Todo el mundo sabe que no hay como devolver esa deuda y la acción del Congreso de impedir que se siga elevando el techo de la deuda responde más que nada a causas ideológicas. Se busca la reducción del aparato estatal como se viene haciendo desde los años 70, aunque ésto es justamente lo que ha provocado la explosión de la deuda pública. La reducción del Estado que comenzó con Nixon y continuó a pasos acelerados con Reagan y el boom de la deuda pública, tiene a Estados Unidos en la quiebra. “Los déficit no importan” señalaba el otrora actor de Hollywood, y fue el primero en pedir 18 veces al Congreso “elevar el techo de la deuda”.

El punto crucial es que si el Congreso se niega a elevar el techo de la deuda, la situación de Estados Unidos se hará aún más precaria y dejaría al descubierto el fracaso del modelo capitalista implantado por Estados Unidos. Un impago de la deuda sería un desastre para la posición del gobierno en los mercados mundiales de bonos y daría lugar a una fuerte rebaja de su calificación crediticia, obligando a un aumento en la tasa de interés, provocando una caída en dominó de las principales economías del mundo. Estados Unidos entraría rápidamente en recesión y en su declive arrastraría a todo el mundo, esta vez muy debilitado para contener una nueva crisis.
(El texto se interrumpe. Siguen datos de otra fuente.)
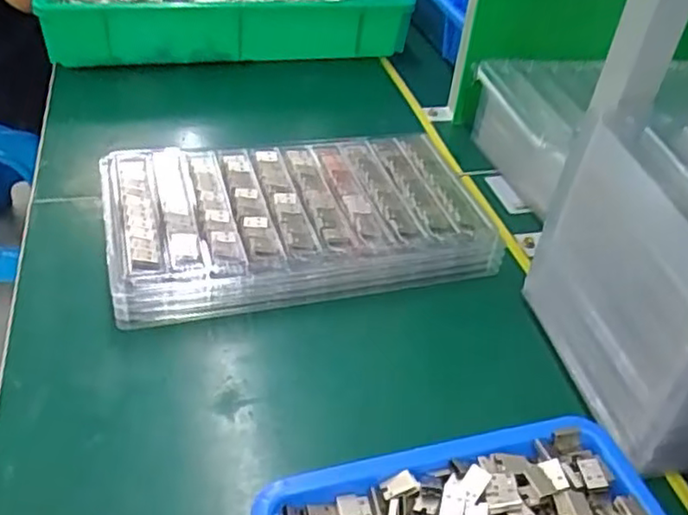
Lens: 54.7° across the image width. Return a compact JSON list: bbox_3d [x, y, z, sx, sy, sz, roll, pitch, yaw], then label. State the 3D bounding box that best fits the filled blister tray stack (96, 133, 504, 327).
[{"bbox_3d":[-0.040,-0.035,0.548,0.298,0.046,0.170,-6,41,-14],"label":"filled blister tray stack"}]

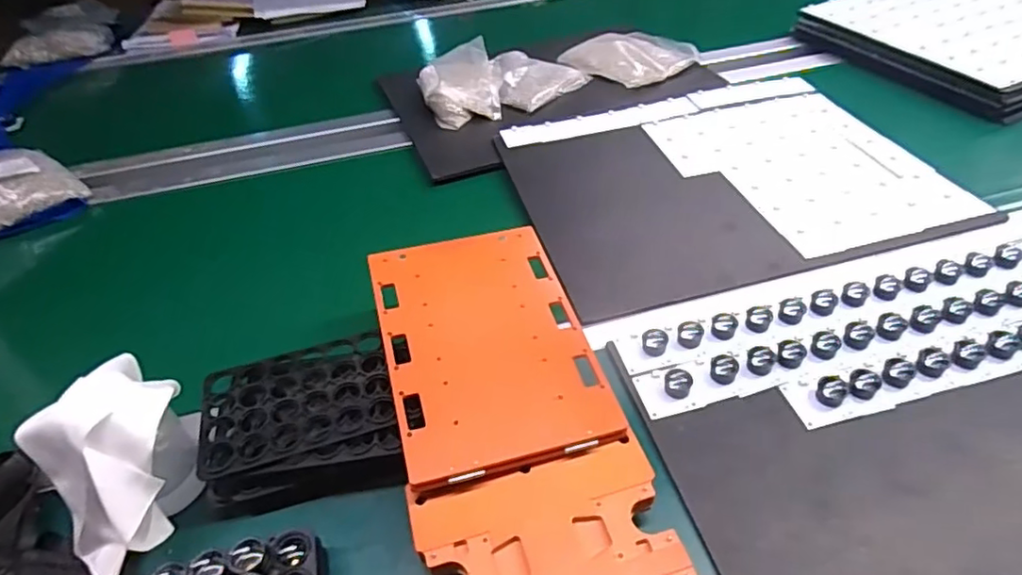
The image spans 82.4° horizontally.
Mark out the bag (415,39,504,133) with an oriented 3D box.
[{"bbox_3d":[-0.076,-0.312,0.893,0.120,0.048,0.171,-14,46,-7],"label":"bag"}]

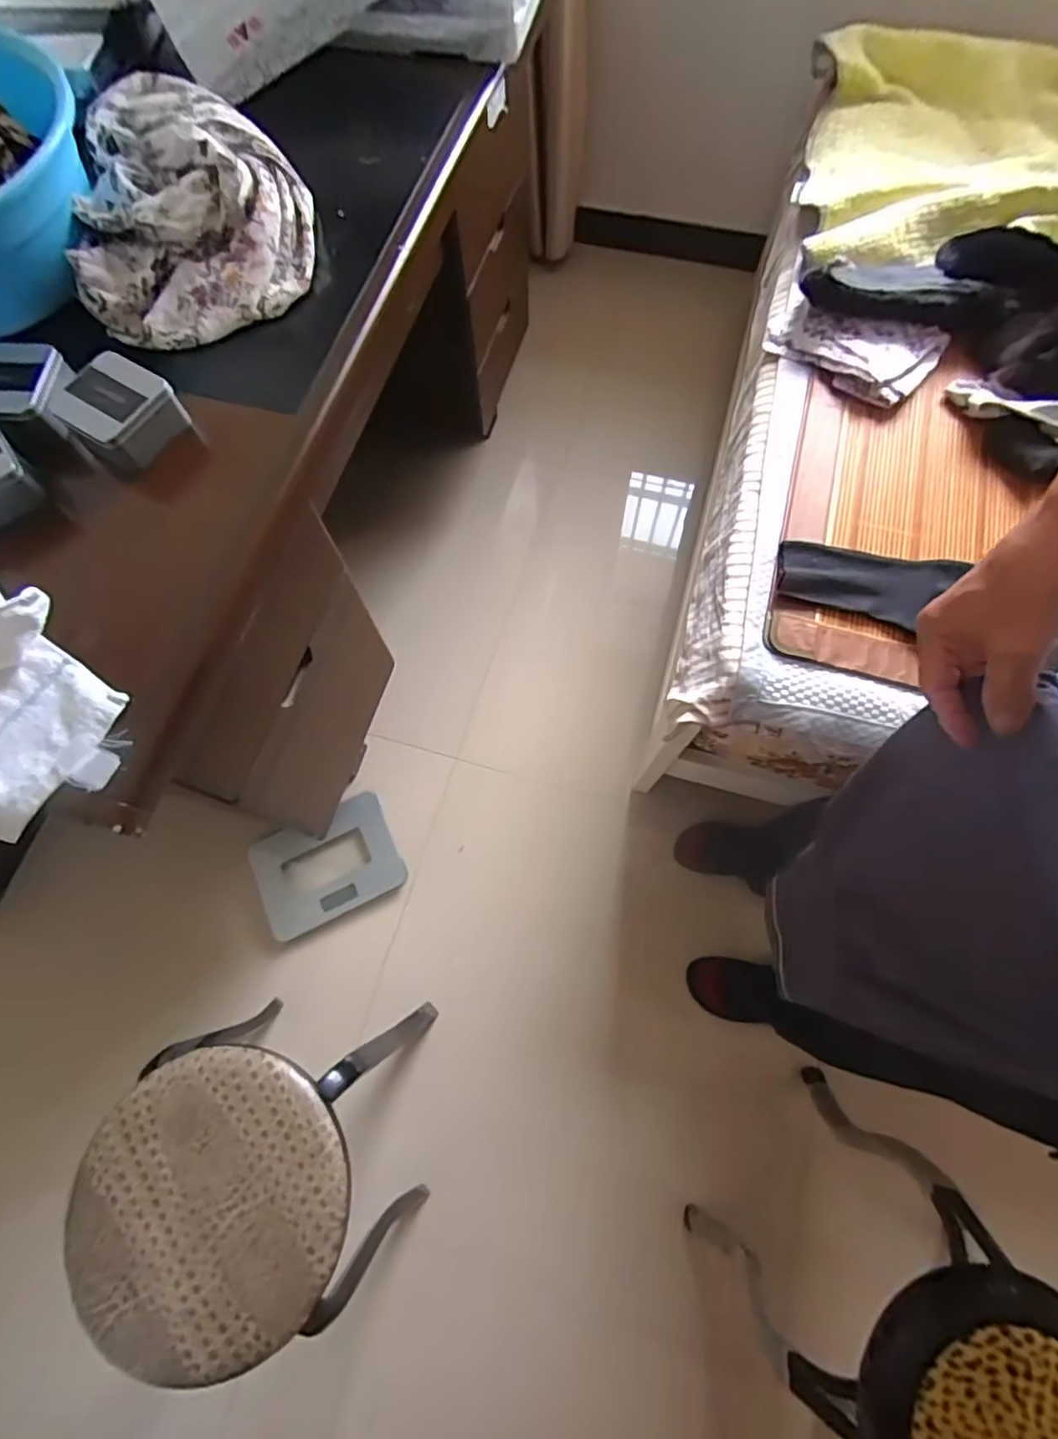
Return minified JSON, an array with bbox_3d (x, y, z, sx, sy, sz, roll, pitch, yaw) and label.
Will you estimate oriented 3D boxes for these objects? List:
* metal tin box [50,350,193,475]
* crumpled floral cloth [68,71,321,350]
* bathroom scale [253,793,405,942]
[{"bbox_3d":[-0.397,-0.299,0.589,0.091,0.050,0.095,36,76,13],"label":"metal tin box"},{"bbox_3d":[-0.381,-0.583,0.662,0.255,0.086,0.342,-21,71,-5],"label":"crumpled floral cloth"},{"bbox_3d":[-0.397,0.289,1.200,0.265,0.033,0.202,-24,84,-19],"label":"bathroom scale"}]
Es difícil que el Congreso y el gobierno de Estados Unidos asuma la responsabilidad de este escenario tan sombrío e inmediato. La Cámara de Representantes, controlada por los republicanos, tendrá que alcanzar un acuerdo con el Senado, controlado por los demócratas, para elevar el techo de la deuda antes de que Estados Unidos se precipite por el acantilado. Pero la intransigencia de los republicanos hasta el punto de exigir el cierre de los servicios públicos es en parte la afirmación de que el gobierno es rehén de los intereses financieros. La Fed ha destinado más de 20 billones de dólares en rescatar a la banca, y el congreso se niega a la reforma de salud que propone el gobierno de Obama. Incluso la justicia y las fuerzas policiales financiadas por el Estado, así como los servicios de inteligencia contra el “terrorismo” son vistos con recelo por algunos de los más extremistas que sugieren que lo único que se necesita es un arma para defenderse.
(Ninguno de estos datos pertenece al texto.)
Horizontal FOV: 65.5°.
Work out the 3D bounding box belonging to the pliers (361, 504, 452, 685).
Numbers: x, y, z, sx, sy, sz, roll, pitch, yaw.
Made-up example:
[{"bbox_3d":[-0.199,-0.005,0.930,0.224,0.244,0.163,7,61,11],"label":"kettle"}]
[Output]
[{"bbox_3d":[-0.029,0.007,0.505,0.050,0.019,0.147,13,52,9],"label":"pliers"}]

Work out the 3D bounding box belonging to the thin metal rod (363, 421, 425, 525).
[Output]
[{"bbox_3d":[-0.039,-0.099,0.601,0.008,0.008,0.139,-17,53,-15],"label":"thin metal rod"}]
La deuda pública de Estados Unidos como porcentaje del PIB

Deuda EEUU comoporcentaje PIB

Esta gráfica de la deuda pública como porcentaje del PIB nos aporta una idea clara de en qué momentos y bajo qué gobiernos la deuda pública aumentó, disminuyó o se estabilizó. Tras la segunda guerra mundial, Estados Unidos alcanzó un endeudamiento superior al PIBdel país. Pero en aquellos años Estados Unidos no era la primera potencia mundial y tenía un PIB menor al de Reino Unido. Sin embargo, tras la guerra, Estados Unidos fue el único país de los que participaron en el conflicto que tenía su infraestructura pública industrial intacta. La guerra permitió a Estados Unidos revertir el orden y pasar a ser la primera potencia mundial. La implantanción del dolar como moneda de reserva mundial desde 1944 respondió al hecho de que Estados Unidos era el país que tenía la mayor cantidad de reservas en oro del planeta. También era el principal productor y exportador de petróleo.
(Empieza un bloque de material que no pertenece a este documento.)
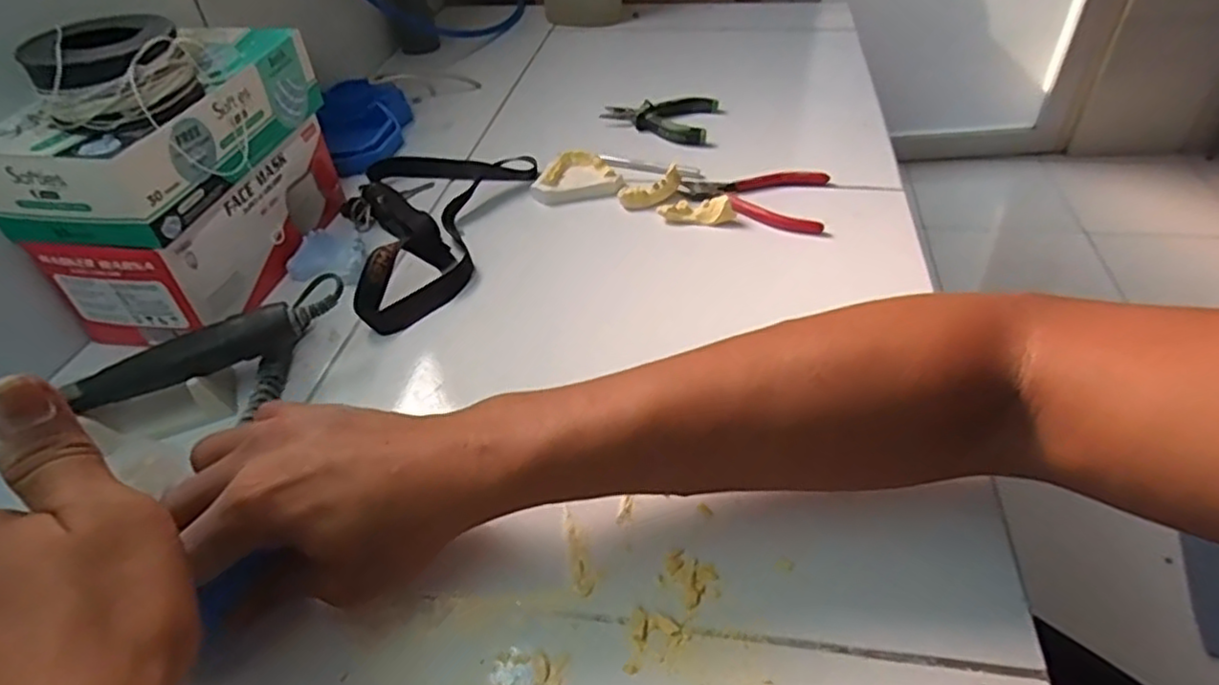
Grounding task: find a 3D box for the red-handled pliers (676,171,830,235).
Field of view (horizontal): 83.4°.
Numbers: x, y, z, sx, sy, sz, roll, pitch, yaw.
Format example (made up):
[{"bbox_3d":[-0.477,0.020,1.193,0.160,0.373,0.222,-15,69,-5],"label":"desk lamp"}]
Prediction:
[{"bbox_3d":[0.119,-0.126,0.574,0.120,0.013,0.086,9,45,13],"label":"red-handled pliers"}]

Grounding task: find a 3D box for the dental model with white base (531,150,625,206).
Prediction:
[{"bbox_3d":[-0.027,-0.146,0.603,0.076,0.022,0.049,-1,42,4],"label":"dental model with white base"}]

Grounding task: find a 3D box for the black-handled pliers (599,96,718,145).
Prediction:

Estados Unidos, gracias a las políticas de bienestar y empleo vivió tres décadas doradas en los que pudo disminuir en forma paulatina y constante la deuda pública, como se aprecia en la siguiente gráfica, tomada de los archivos históricos de la Casa Blanca (ver aquí). Todo cambió con el gobierno de Ronald Reagan y la liberalización de los mercados según las ideas de Milton Friedman desde 1980. Estados Unidos no solo privatizó sus empresas estratégicas (petroleras, mineras, navieras, de transporte y comunicaciones) sino que lo hizo a precios fuera de mercado en lo que perdió todo el país. Si bien la gráfica de la deuda actual hoy se ve muy similar a la de los años 40, la realidad es bien distinta. Hoy Estados Unidos no cuenta con el importante aval que eran las empresas públicas y estratégicas de hace 70 años. Es un país que ha sido desmantelado por los caprichosos intereses privados del libre mercado y no cuenta con la generosidad de los activos que hace siete décadas lo hicieron convertirse en la primera potencia económica del mundo.